One point that puzzled me was when Angie speaks about inquests:
‘As a matter of fact, a coroner’s inquest has been proven to be rather useless most of the time. It gives the actual criminal time to prepare a defense and puts him on his guard, and if murder has been done, it does not obviate the additional necessity of a formal trial by jury. We do not have inquests in Hawaii any more. Neither do we have many unsolved murder cases.’
I tried to look online to see if Hawaii did or did not run inquests in that time period, but I was not able to find an answer. It seems like an odd statement to make if it was untrue, given that Sheridan lived in Hawaii. Maybe she just didn’t want to write one in her book!

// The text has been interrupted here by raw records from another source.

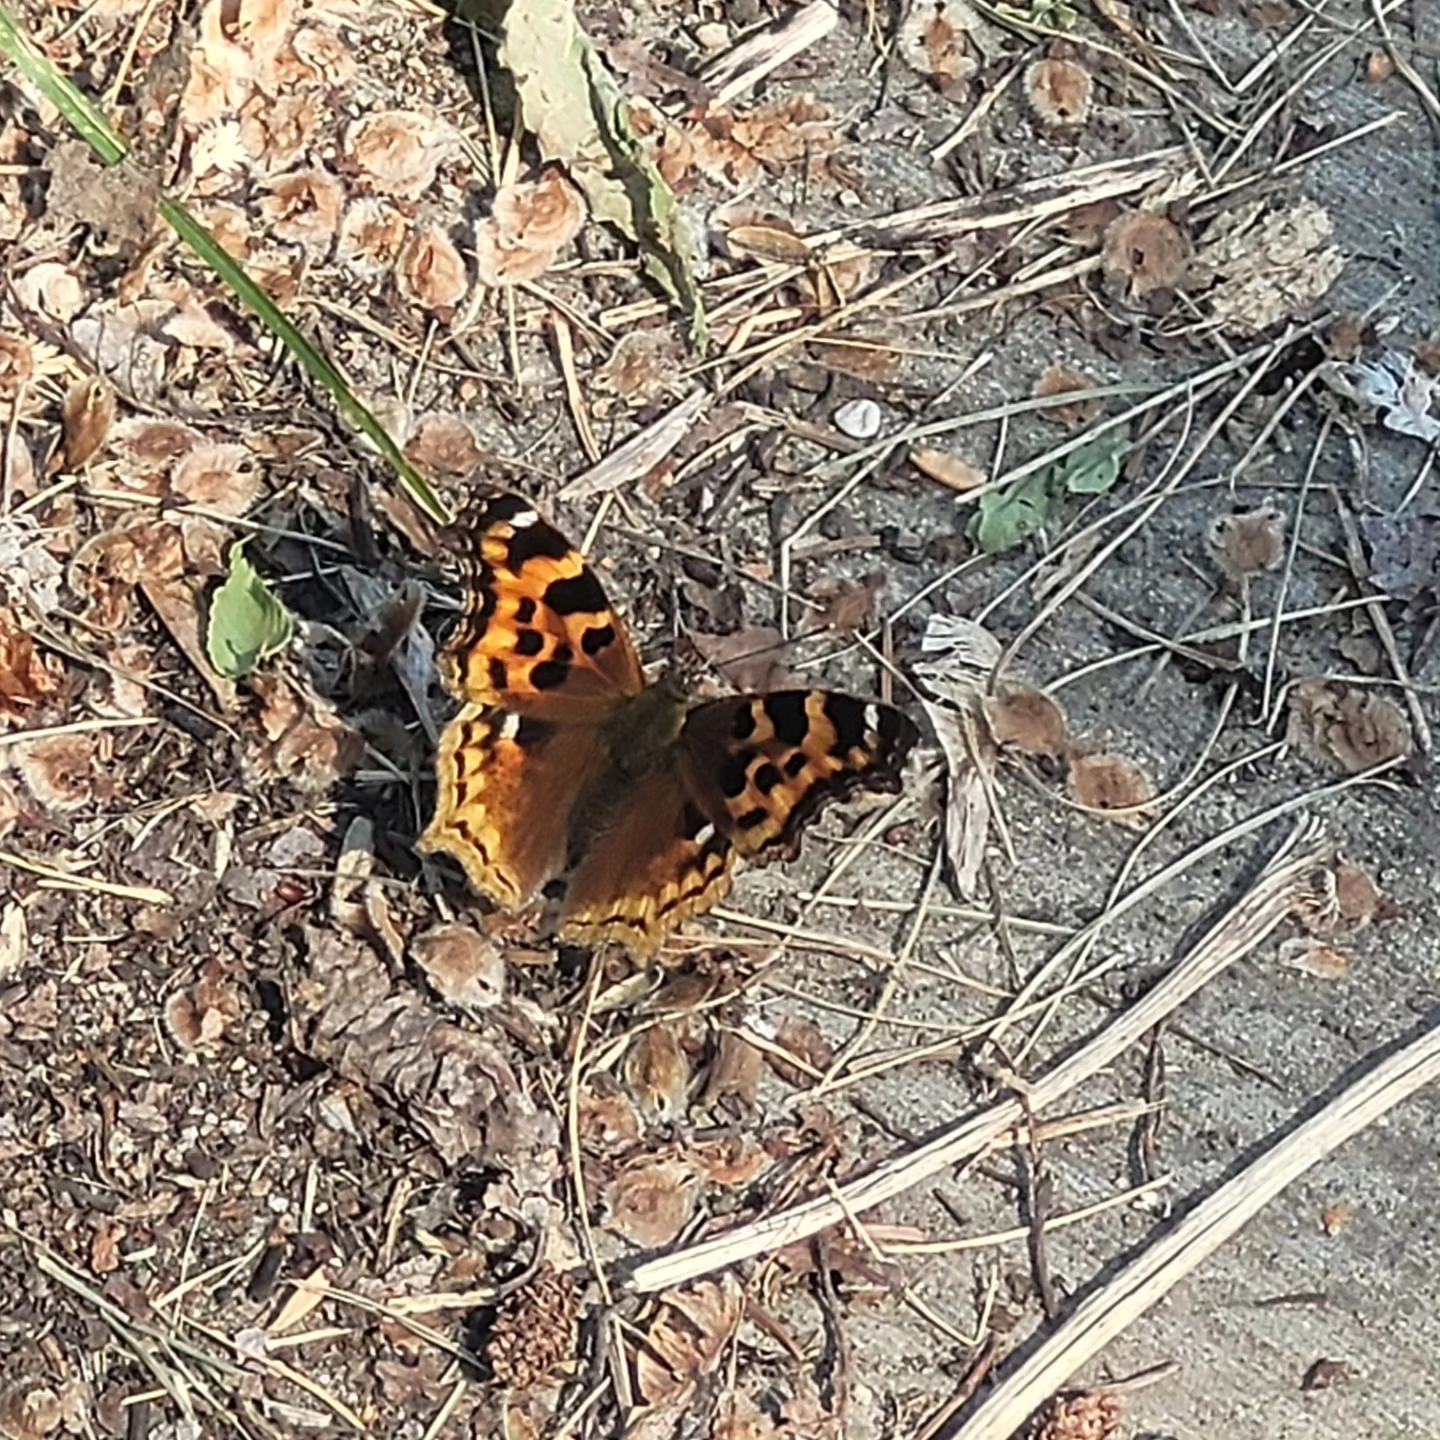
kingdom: Animalia
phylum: Arthropoda
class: Insecta
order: Lepidoptera
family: Nymphalidae
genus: Polygonia
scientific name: Polygonia vaualbum
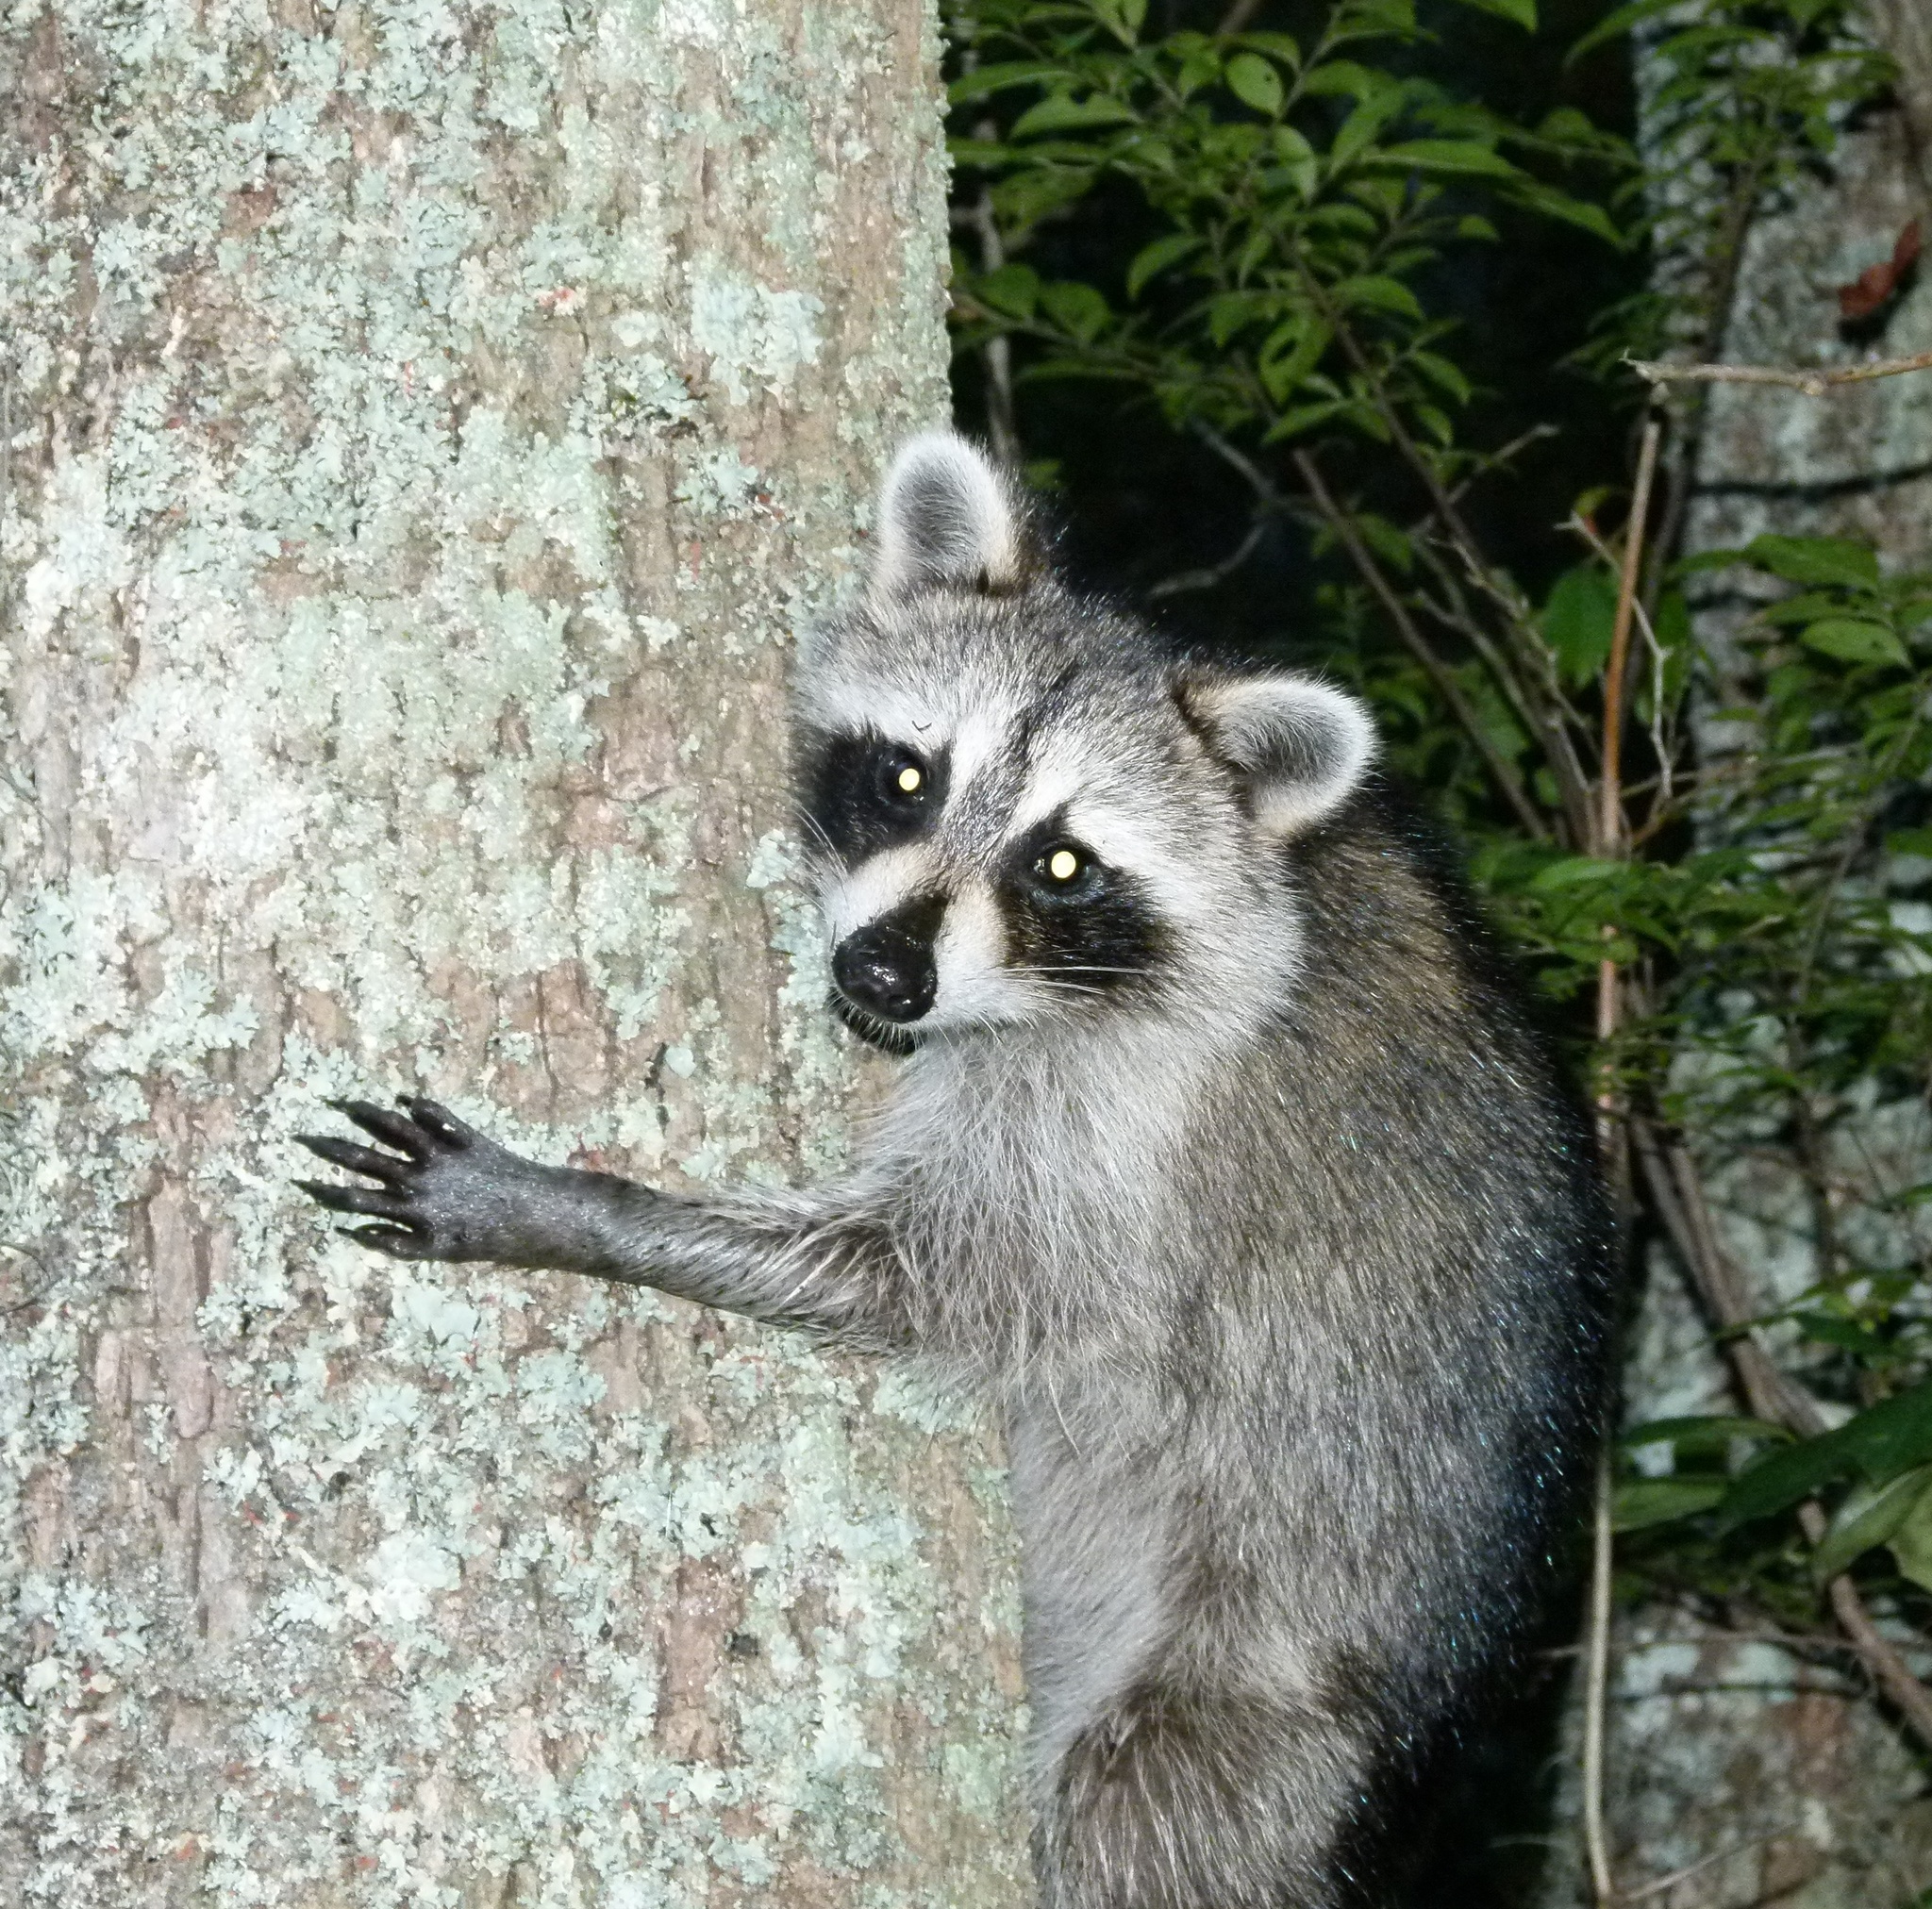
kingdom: Animalia
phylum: Chordata
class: Mammalia
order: Carnivora
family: Procyonidae
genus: Procyon
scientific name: Procyon lotor
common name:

Divorce is not an uncommon thread in classic crime narratives, yet I think Sheridan’s inclusion of it is more detailed and nuanced than usual. The discussion about it is franker and people’s responses are more complicated. In particular the financial vulnerability of a woman considering divorce is an issue Sheridan raises, and the theme of a man who has unscrupulously used another’s money and left them in trouble, is one she picks up on in her later work.
Given my love of Sheridan’s Lily Wu novels I was keen to read this book to see what Lily’s predecessor was like. They share some similarities in physique and their formidableness, as well as their shared combination of friendliness and conversational playfulness with an equal sense of detachment. However, Lily is far more prominent in her stories, yet interestingly I would say Angie is far more in with the police. The text after all says Angie helps them on cases, whilst Lily operates very much independently from the police. Additionally, when it comes to Chinese and Hawaiian culture, I think What Dark Secret is nearer to a “tourist” mystery, whilst the Lily Wu tales have a greater feeling of authenticity about them.
Despite perhaps quite simplistic beginnings, Sheridan builds up quite a complex case in this novel with number of puzzling details, an additional sudden death, and a plethora of shady suspects. Whilst Lib and Angie may not have quite the reader pull that Lily and Janice have, they make for an entertaining one-off duo and if you are able to find a copy of this book it is well worth the read.